Effect of Grain Cluster Size on Back‐Contact Perovskite Solar Cells

Incorporating interdigitated back‐contact electrodes into organic–inorganic halide perovskite solar cells overcomes the optical losses and low architectural defect tolerance present in conventional “sandwich” cell configurations. However, other factors limit device performance in back‐contact architectures, such as the short charge‐carrier diffusion length within the perovskite film relative to the electrode spacing.

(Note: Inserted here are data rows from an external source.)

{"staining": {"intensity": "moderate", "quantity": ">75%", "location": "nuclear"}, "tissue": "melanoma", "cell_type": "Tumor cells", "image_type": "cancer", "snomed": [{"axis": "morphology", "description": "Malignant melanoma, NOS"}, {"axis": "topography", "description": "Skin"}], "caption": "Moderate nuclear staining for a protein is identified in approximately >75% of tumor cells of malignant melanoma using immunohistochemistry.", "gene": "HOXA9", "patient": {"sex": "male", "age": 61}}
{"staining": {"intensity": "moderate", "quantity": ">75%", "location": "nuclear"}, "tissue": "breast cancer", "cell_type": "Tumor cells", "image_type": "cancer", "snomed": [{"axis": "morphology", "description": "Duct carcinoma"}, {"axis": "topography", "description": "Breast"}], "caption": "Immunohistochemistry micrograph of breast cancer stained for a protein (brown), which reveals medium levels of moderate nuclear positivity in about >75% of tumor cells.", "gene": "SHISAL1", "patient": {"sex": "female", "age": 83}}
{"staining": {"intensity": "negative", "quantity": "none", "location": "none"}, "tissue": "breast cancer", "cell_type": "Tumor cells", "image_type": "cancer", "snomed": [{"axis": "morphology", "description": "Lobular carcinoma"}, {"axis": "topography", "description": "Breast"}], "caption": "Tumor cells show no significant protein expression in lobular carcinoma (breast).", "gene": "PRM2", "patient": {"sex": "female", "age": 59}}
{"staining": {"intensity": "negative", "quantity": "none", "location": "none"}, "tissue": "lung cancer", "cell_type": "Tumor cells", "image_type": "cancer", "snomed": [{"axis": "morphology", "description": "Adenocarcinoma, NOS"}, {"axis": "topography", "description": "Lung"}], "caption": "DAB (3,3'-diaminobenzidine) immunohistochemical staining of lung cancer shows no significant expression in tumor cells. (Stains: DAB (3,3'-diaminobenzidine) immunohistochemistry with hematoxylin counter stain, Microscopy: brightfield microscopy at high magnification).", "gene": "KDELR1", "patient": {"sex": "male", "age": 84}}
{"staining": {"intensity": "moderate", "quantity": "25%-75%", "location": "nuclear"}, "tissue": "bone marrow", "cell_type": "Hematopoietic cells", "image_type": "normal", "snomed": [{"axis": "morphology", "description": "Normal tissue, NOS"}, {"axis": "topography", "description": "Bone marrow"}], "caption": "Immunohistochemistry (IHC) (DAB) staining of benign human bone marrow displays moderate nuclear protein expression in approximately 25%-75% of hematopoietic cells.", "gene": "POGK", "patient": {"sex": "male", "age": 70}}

As charge‐carrier diffusion length is crystal‐size related, in order to understand the effect of perovskite morphology on the performance of back‐contact perovskite solar cells (bc‐PSCs), perovskite films with four different grain cluster sizes, i.e., large, medium, small, and extra small, are fabricated via a solvent annealing approach. Crystallization of the perovskite is found to be closely related to the surface chemistry and topography of the substrate. The bc‐PSC photovoltaic performance correlates positively with the perovskite grain cluster size. Through a detailed analysis of transient photovoltage decay measurements, time‐resolved photoluminescence, and space charge‐limited current measurements, the effect of defect densities associated with grain cluster boundaries is elucidated. The effect of grain cluster size on back‐contact perovskite solar cells is investigated. It is found that the photovoltaic performance correlates positively with the perovskite grain cluster size. This is attributed to the reduced charge recombination and more efficient charge injection accompany perovskite films with larger grains.